I could not accept my failure and kept improving.
I noticed the problem increases the closer we get to the vertical axis, so i used that instead a damping constant.
It's pretty good now, even in a hard case like this, it nicely converges:

Though, to make the printed error zero, i'd need 42 iterations. It would need more work to map the error better.
So it surely is no great solution, but i found no cases where it does not work.

My improvement form before turned out a case of ‘make it seemingly better by making it actually worse’.
I'll completely replace the code from upper post - too much changes to mention them all.

I could not accept a working but slow solution.

Now it's really good, and i can recommend using it. I think 4 iterations are enough in any case, which was may goal. :D

Instead projecting to ellipse tangent line, i constructed a inner circle at the intersection of ellipse normal and up vector. It's neat. No magic constants, no damping, no thresholds.

I'm happy, and guess it's not much worse than Eberlys maybe, which i still should take a look at now…

Eberlys paper has even code.
And the code looks faster than mine, i'd guess something like 5-10x faster.
But he also states, for floats, his maximum iteration count is 149.

So i did this for a comparison, of which i don't know how fair it is:

					float move = vec2(ellipsePoint - oldEllipsePoint).Length(); // travelled distance withi current iteration
					ImGui::TextColored(ImVec4(R,G,B,1), "move %f", move);
					if (move < std::numeric_limits<float>::epsilon())
						break;				

It shows i need only 6 iterations in difficult cases to reach precision limits.

Thus i may even win over Eberlys method? How cool is that?

Or just Blasphemy? I'd reference him. He was here, but can't find his username.

Thaumaturge said:
If (and as far as) I understand your method correctly, it does seem pretty good, and should produce good results, I imagine!

This is how it works:

You can model an ellipse with circles along it's major axis.
So i get an approximate close point, construct the circle touching that point, calculate exact closest point on the circle, project it to the ellipse and proceed.
The projection errors reduce quickly, so it's fast, and i don't see any failure cases. (Though i have not worked out special cases causing divisions by zero, for example)
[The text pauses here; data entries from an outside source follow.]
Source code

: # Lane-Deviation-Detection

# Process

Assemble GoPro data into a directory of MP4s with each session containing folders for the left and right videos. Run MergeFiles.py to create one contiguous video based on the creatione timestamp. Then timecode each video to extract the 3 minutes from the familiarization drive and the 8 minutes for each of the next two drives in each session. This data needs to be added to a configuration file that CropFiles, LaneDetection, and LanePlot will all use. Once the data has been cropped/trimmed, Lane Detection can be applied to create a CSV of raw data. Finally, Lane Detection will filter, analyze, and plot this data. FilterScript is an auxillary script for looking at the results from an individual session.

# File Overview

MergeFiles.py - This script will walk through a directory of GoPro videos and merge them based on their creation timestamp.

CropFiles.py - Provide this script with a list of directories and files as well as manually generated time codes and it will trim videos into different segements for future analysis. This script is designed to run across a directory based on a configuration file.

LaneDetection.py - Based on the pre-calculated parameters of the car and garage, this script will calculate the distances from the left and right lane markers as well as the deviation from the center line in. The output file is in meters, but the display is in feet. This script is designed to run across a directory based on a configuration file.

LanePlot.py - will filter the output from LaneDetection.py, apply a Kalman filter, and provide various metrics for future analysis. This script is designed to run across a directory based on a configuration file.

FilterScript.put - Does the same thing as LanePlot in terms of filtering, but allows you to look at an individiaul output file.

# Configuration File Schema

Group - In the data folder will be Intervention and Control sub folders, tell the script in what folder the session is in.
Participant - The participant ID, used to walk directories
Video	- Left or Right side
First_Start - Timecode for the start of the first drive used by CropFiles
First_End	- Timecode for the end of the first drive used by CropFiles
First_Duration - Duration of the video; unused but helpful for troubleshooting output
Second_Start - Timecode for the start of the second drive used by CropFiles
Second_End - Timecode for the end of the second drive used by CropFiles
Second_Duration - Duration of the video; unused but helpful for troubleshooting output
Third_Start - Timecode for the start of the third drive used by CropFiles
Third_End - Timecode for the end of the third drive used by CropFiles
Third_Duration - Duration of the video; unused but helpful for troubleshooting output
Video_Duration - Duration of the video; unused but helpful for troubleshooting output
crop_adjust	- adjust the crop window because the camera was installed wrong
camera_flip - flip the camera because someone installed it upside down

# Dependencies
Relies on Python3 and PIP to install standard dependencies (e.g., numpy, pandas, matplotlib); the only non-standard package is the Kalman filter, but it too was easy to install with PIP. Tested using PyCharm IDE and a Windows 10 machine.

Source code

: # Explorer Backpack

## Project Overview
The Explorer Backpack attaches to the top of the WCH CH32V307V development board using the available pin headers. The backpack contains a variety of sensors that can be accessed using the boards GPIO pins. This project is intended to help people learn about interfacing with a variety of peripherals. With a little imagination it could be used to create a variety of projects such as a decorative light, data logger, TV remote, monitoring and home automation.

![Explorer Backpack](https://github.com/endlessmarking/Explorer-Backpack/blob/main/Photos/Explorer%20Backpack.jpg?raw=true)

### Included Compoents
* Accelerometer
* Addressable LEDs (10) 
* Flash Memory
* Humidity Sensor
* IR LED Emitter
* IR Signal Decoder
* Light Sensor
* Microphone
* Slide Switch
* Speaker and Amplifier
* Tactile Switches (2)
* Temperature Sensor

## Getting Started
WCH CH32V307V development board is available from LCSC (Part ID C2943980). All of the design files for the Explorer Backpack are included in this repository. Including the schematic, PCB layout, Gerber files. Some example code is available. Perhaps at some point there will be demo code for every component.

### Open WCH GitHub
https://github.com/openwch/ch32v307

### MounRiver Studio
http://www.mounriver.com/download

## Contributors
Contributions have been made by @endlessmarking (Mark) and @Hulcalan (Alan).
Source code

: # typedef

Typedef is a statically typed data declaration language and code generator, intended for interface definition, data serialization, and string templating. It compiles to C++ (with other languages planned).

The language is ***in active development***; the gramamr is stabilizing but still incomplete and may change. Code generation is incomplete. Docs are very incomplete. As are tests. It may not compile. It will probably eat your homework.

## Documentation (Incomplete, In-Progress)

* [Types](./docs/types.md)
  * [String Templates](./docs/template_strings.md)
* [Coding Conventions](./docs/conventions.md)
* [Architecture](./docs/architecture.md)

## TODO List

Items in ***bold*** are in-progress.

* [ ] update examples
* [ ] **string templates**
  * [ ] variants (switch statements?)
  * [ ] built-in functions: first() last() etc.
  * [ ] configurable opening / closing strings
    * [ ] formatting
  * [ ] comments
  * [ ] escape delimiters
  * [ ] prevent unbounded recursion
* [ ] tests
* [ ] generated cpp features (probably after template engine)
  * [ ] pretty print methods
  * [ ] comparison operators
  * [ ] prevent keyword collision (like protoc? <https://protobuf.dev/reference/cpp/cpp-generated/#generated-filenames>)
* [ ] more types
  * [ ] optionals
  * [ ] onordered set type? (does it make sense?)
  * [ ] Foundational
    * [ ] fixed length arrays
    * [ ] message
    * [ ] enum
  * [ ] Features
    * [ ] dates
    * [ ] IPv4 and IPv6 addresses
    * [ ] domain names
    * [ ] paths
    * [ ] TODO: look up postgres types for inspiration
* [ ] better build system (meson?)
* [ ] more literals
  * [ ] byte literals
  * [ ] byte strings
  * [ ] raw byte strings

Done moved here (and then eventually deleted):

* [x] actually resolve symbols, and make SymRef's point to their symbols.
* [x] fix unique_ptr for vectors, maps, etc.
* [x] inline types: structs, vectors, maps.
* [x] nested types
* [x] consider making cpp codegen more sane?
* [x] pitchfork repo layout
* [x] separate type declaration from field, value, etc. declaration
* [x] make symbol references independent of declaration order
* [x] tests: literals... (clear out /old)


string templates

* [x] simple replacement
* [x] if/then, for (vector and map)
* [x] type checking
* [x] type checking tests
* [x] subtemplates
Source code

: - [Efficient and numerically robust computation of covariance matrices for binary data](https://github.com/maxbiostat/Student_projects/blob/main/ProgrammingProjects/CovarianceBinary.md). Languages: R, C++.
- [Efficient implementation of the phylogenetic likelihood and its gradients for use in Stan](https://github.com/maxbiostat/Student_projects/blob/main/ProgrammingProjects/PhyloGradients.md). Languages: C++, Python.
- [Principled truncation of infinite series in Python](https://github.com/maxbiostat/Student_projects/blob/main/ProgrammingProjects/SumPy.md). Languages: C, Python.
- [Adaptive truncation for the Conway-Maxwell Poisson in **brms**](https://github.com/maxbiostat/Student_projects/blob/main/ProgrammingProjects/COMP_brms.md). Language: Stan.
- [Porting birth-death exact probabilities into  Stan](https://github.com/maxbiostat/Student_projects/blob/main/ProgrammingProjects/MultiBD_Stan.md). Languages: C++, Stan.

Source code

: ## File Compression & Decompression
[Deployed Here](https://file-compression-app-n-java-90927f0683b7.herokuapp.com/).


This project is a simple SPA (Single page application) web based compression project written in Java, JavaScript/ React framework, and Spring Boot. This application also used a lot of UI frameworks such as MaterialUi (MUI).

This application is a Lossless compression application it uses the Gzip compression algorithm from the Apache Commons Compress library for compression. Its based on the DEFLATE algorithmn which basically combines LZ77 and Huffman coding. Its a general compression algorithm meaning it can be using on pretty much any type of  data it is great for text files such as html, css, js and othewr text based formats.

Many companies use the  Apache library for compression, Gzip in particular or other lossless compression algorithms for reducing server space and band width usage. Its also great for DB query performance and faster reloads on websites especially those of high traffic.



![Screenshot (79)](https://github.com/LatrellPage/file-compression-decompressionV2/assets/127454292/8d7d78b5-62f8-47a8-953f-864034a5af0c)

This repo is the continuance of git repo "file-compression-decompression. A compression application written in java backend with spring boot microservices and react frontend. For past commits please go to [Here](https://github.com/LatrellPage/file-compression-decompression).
Problem with the former method of projecting the query point to the tangent was that this projection was often far away from the current guess on the ellipse, causing oscillations.
With the circles this can't happen because they are not infinite, opposed to a tangent.

Eberlys method surely is more elegant, as he probably constructs a equation to minimize distance, then working on just that ignoring geometry. The iterations are just 5 lines of code of root finding without a need to access memory.
And i guess it works well with much less than 150 iterations, so i really don't know which is faster. Accuracy is probably the same.